Koordinator KKM Universitas Bina Bangsa Kelompok 11 menjelaskan bahwa digitalisasi menjadi salah satu kebutuhan penting bagi UMKM di tengah perubahan perilaku konsumen yang kini semakin mengandalkan internet untuk mencari informasi produk maupun lokasi usaha.

"Saat ini banyak pelanggan mencari tempat usaha melalui Google Maps sebelum berkunjung. Karena itu, kami ingin membantu UMKM agar memiliki identitas digital yang memudahkan konsumen menemukan lokasi usaha sekaligus mengenal produk yang mereka tawarkan, " ujarnya.

Pendampingan dilakukan secara bertahap, dimulai dari survei lokasi usaha dan pengumpulan data, seperti nama usaha, alamat, nomor telepon, kategori usaha, jam operasional, hingga dokumentasi produk dan tempat usaha. Selanjutnya, mahasiswa membantu proses pembuatan titik lokasi di Google Maps serta melengkapi profil usaha dengan foto produk, deskripsi singkat, dan informasi kontak yang dapat dihubungi pelanggan.

Tidak hanya itu, mahasiswa juga memberikan edukasi kepada pelaku UMKM mengenai pentingnya menjaga informasi usaha agar selalu diperbarui, mengunggah foto produk secara berkala, serta memanfaatkan fitur ulasan pelanggan sebagai sarana membangun reputasi dan meningkatkan kepercayaan konsumen.

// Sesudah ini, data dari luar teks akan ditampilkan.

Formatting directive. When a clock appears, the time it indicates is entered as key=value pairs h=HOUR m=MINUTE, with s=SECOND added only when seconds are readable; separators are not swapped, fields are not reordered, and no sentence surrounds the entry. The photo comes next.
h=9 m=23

Para pelaku UMKM menyambut baik program tersebut. Mereka mengaku terbantu karena kini usaha yang dijalankan memiliki keberadaan digital yang memudahkan masyarakat menemukan lokasi usaha sekaligus memperoleh informasi produk secara lebih cepat.

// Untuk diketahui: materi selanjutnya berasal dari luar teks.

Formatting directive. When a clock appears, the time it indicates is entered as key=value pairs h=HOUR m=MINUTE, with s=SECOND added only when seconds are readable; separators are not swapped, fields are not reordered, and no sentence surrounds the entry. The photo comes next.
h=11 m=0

Dengan hadirnya usaha di Google Maps, para pelaku UMKM optimistis peluang mendapatkan pelanggan baru akan semakin besar. Selain mempermudah akses bagi konsumen lokal, identitas digital tersebut juga membuka kesempatan menjangkau pasar yang lebih luas melalui pencarian di internet.

Bagi mahasiswa KKM Universitas Bina Bangsa, program ini menjadi bukti bahwa pengabdian kepada masyarakat tidak hanya dilakukan melalui kegiatan sosial, tetapi juga melalui pemanfaatan teknologi yang memberikan manfaat jangka panjang. Pendampingan digitalisasi UMKM diharapkan mampu meningkatkan daya saing usaha lokal sekaligus memperkuat ekonomi masyarakat di era digital.

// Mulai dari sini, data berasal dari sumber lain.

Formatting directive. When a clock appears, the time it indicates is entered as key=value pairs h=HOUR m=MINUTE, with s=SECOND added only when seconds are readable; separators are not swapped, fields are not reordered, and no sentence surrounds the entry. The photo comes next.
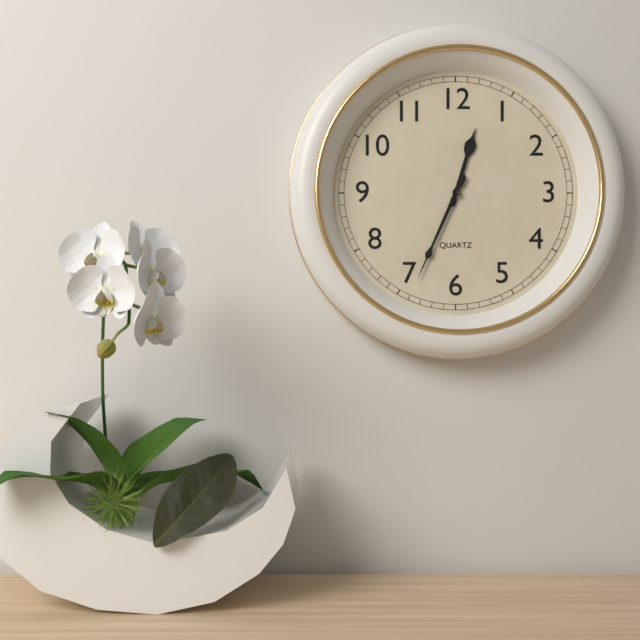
h=12 m=34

Program pembuatan Google Maps ini juga menjadi implementasi nyata Tri Dharma Perguruan Tinggi, khususnya dalam bidang pengabdian kepada masyarakat. Melalui kolaborasi antara mahasiswa dan pelaku UMKM, Universitas Bina Bangsa berharap lahir lebih banyak usaha lokal yang mampu berkembang, dikenal masyarakat luas, dan siap bersaing di tengah pesatnya transformasi digital.